In bepaalde gevallen is het echter wel toegestaan dat het bestemmingsplan het vergunningvrij bouwen beperkt. Wij bespreken dit in deze blog aan de hand van de wetgeschiedenis en twee uitspraken die de Afdeling bestuursrechtspraak van de Raad van State, hierna te noemen de Afdeling, op 17 juni 2020 heeft gedaan.
Vergunningvrij bouwen mag niet worden beperkt
In de eerste uitspraak van 17 juni 2020 ging het om een beroep tegen een bestemmingsplan, waarbij aan een stuk grond de bestemming “Wonen” met de functieaanduiding “openheid” was toegekend. Ter plaatse van deze aanduiding was het bouwen van bouwwerken, bijbehorende bouwwerken en overkappingen niet toegestaan. Ook mochten gronden met de functieaanduiding “openheid” op basis van het betreffende bestemmingsplan niet worden beschouwd als “erf” in de zin van het Bor. Doel van deze functieaanduiding was om de openheid en doorzichten in het landschap zo veel mogelijk te behouden.
Door appellant werd echter naar voren gebracht dat het ondanks de beperkingen nog altijd is toegestaan om vergunningvrij tuinmeubilair, speeltoestellen tot 2,5 meter hoog en erfafscheidingen tot 2 meter hoog te bouwen en daarnaast was parkeren binnen de functieaanduiding ook toegestaan.
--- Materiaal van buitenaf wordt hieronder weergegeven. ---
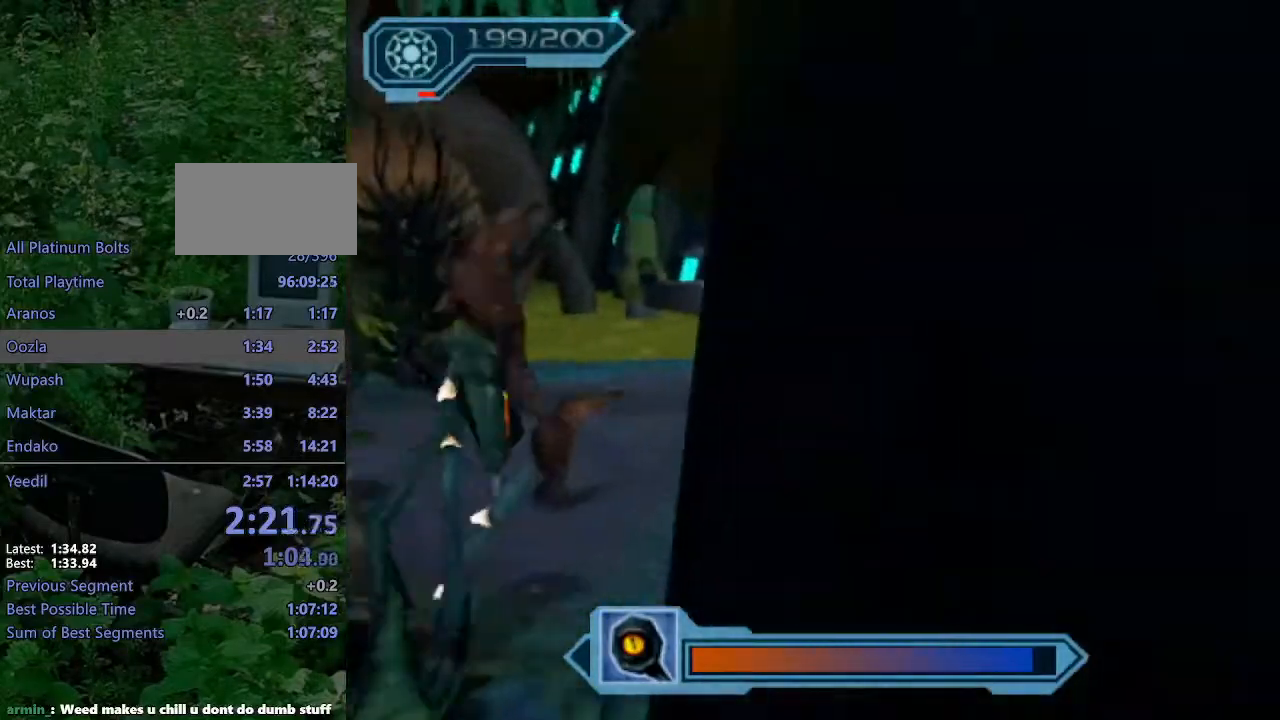
{"buttons": [], "left_stick": "up", "right_stick": "center", "events": [[283, "CROSS", "down"], [350, "CROSS", "up"]]}
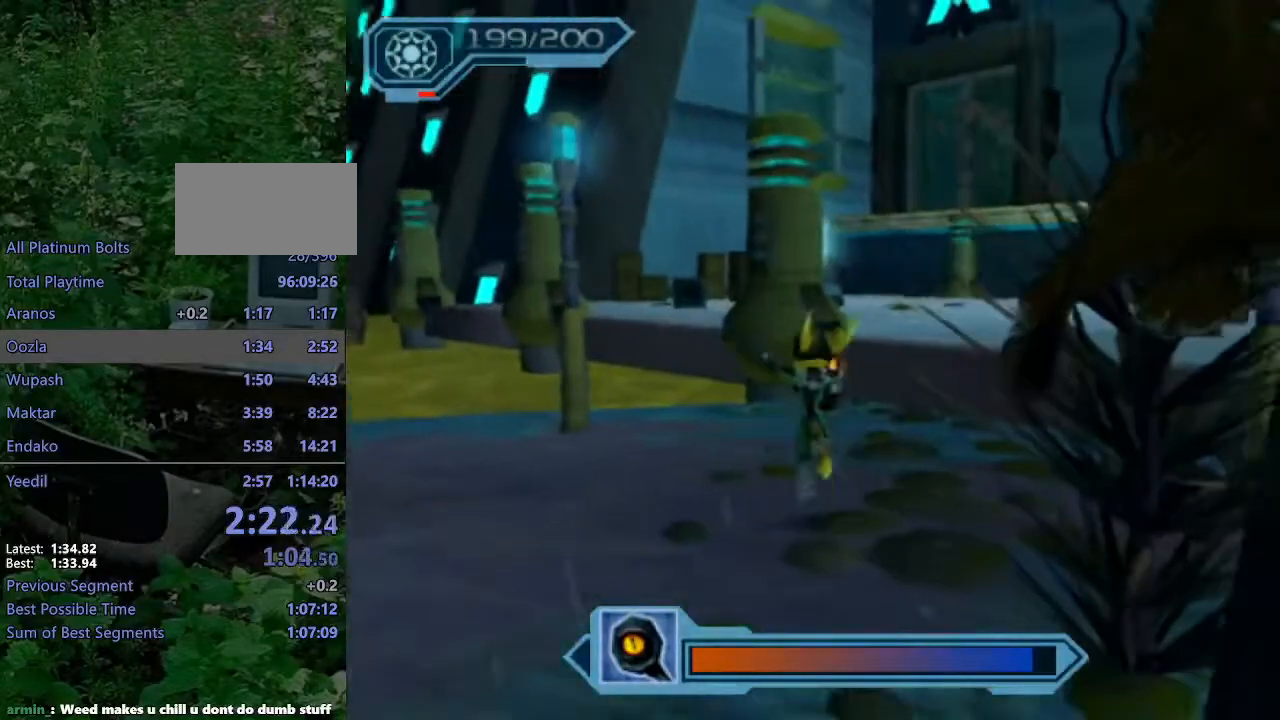
{"buttons": ["CROSS", "R1"], "left_stick": "up", "right_stick": "center", "events": [[17, "right_stick", "right"], [100, "right_stick", "center"], [433, "CROSS", "down"], [483, "R1", "down"]]}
De Afdeling oordeelde dat het opnemen van een planregel die het plaatsen van tuinmeubilair, speeltoestellen en erfafscheidingen uitsluit zich niet verdraagt met de in het Bor gemaakte keuze om deze activiteiten vergunningvrij mogelijk te maken. Volgens de Afdeling was het dan ook terecht dat de mogelijkheden voor het plaatsen van tuinmeubilair, speeltoestellen en erfafscheidingen niet waren beperkt door het bestemmingsplan.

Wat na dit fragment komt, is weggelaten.